Телевизор – средство антипедагогическое, но совершенно беспроигрышное.
– Уже включила, – призналась Анна Петровна. – В Ксюшином багаже этих мультиков прорва. Да какие жуткие! Нечеловеческие твари по экрану пляшут, не то жабы, не то…
– Мамочка, у меня урок начинается. Итак, повторяю: выпей лекарство и смотри, чтобы девочка не поранилась, об остальном не беспокойся. Целую. Через пару часов я дома.
Инна предположить не могла, что пятилетняя девчушка может вымотать силы и нервы до предела. Каприз на капризе и капризом погоняет. Ксюша сама не знает, чего хочет, ноет, плачет, на Ванечку кричит: «Чтобы я его не видела!» – буржуйская дочь отгоняет сына дворни. Хороши привычки!

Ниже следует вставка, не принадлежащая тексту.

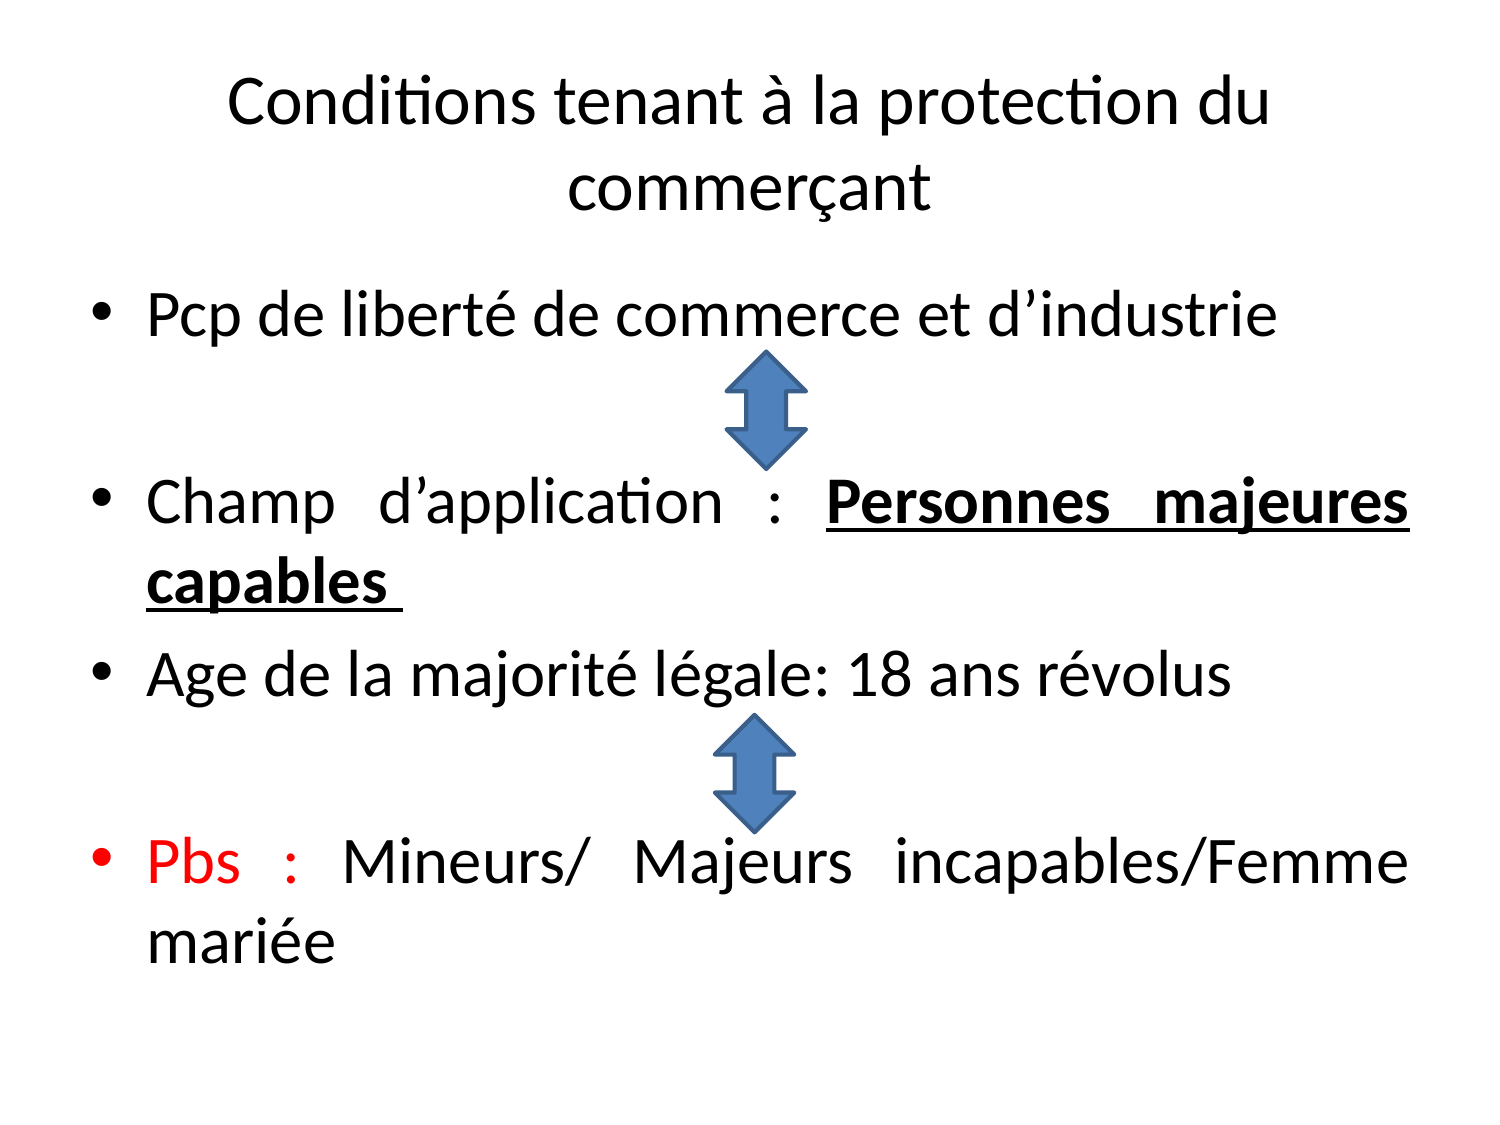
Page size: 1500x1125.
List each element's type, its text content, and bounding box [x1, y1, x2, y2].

Ксюша, ангелочек с золотистыми кудрями, довела Инну до белого каления. На Ксюшу не действовали никакие из известных способов воздействия на детскую психику – от игр в королевский замок до угроз «пальчики почернеют, если кашу не будешь есть». Внимание Бориного ребенка удерживалось не более пяти минут – на чтении книжки, на мультике, на игре в пиратов, в принцесс, в зверинец (не передались отцовские гены).
С большим трудом втолкнув в Ксюшу творожный пудинг, Инна получила корчащуюся на диване страдалицу:
– У меня животик болит! Ой, болит!
Известное дело, в книгах о детской психологии много раз описанное: эмоциональные переживания ребенок переносит на физическую немощь – способ поддержания заботы о своей персоне. То же самое происходит со взрослыми при так называемых психомоторных недугах: у человека сердце болит не потому что износилось, а потому что внимания к его личности не хватает. Хотя надо признать, что болит ощутимо.
– Животик часто у девочек бунтует, – присела на диванчик Инна, изо всех сил сохраняя спокойствие и поддерживая благодушный тон. – Потому что творожок, который ты съела, встретился с желудочным соком…
Ваня, обвешанный «оружием» и отчаянно ревнующий, крутился рядом.